Zelkova - 100 Million+ SMT Queries a Day
ABSTRACT
Zelkova is a distributed system that uses automated reasoning to answers logical questions about security policies, like "does principal A have access to resource B" or "is resource C accessible by unauthenticated principals." Zelkova does this by translating both the input policy and question into an SMT query and calling a portfolio of solvers. Launched five years ago, Zelkova has become a critical part of Amazon Web Services (AWS) "provable security" initiative, growing to process over a billion SMT queries a day.
This talk will focus on the lessons we've learned running Zelkova in production and at scale. In particular, we will cover the techniques that we use to measure and improve performance, availability, and correctness, and how these have evolved over time. We will talk about service level agreements (SLAs), how these differ from services that do not use automated reasoning, and how to communicate the differences and build trust with prospective customers. We will also talk about some of the unsolved challenges to-date and where we think Zelkova will go in the future.

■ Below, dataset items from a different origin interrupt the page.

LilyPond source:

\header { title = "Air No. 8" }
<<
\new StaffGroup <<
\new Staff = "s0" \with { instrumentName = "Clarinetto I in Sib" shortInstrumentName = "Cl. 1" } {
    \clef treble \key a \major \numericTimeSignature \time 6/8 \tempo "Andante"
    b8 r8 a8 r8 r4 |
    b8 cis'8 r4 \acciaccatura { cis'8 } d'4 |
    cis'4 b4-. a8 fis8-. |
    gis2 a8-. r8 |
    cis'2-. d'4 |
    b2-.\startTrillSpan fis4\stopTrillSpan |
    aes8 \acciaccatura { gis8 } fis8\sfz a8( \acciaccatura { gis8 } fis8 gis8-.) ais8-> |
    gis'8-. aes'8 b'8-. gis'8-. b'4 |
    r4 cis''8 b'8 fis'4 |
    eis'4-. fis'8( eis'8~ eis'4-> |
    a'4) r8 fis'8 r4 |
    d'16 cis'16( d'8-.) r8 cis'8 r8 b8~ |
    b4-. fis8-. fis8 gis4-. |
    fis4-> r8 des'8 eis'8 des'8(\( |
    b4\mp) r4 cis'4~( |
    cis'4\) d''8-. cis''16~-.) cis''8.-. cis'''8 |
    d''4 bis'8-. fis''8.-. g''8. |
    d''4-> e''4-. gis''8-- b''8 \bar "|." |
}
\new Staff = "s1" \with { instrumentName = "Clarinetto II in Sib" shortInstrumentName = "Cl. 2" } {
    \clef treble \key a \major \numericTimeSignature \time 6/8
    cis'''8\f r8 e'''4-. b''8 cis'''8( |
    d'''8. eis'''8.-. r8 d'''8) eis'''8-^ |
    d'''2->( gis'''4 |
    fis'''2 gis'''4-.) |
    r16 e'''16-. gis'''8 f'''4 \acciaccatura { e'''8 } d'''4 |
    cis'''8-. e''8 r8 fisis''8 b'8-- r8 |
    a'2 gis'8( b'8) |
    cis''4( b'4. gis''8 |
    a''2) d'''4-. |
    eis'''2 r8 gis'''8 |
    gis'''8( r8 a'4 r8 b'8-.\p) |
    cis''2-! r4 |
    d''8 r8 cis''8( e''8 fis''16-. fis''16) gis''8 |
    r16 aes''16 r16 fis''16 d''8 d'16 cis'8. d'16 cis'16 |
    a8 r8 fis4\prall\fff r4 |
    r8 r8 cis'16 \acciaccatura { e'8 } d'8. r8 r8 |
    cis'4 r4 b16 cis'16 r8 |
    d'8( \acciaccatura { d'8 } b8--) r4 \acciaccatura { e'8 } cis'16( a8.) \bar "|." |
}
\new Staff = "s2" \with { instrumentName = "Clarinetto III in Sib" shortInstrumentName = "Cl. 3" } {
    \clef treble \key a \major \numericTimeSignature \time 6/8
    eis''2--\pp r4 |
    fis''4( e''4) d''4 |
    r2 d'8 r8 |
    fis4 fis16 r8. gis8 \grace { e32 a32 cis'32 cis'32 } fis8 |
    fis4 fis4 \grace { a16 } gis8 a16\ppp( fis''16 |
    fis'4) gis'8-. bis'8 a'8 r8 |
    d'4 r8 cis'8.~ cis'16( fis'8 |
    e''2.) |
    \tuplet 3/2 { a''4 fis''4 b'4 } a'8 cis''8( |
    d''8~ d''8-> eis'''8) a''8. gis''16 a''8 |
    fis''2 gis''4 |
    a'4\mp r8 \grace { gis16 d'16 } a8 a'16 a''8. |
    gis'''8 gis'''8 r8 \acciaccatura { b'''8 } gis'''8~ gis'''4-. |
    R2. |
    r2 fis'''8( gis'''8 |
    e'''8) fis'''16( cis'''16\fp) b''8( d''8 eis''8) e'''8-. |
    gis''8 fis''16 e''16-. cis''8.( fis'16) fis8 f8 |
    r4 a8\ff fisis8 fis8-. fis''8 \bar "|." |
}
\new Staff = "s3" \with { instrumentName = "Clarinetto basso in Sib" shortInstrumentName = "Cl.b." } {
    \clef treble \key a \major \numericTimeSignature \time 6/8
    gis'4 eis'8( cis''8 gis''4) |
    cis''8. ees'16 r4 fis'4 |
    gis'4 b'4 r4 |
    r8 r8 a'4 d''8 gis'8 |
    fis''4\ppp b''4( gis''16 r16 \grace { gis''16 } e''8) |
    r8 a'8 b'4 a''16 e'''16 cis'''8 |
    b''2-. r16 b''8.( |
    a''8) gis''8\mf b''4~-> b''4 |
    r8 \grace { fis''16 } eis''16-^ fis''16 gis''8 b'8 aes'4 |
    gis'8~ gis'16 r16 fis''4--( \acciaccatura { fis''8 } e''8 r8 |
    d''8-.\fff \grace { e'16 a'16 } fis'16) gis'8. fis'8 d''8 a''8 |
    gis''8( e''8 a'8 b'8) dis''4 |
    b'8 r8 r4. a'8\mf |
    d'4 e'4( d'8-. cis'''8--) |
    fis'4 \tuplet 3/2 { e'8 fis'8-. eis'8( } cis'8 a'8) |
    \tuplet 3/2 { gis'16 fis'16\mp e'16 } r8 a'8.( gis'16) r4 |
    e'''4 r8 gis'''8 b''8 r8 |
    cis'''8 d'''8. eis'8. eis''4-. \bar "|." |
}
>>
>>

This talk will be relevant to conference attendees who want to know more about building and operating an automated reasoning-based service in production and at scale.
Author
Jeremiah Dunham leads the Provable Permissions team at Amazon Web Services (AWS), and cares deeply about using math to make the world a better place. He has held a variety of roles at AWS and has received 8 patents during his 8+ years there. Prior to joining AWS, Jeremiah worked in a variety of engineering, consulting and leadership roles at companies including Microsoft and Alaska Airlines. Outside of work, Jeremiah loves running, reading, and craft beer.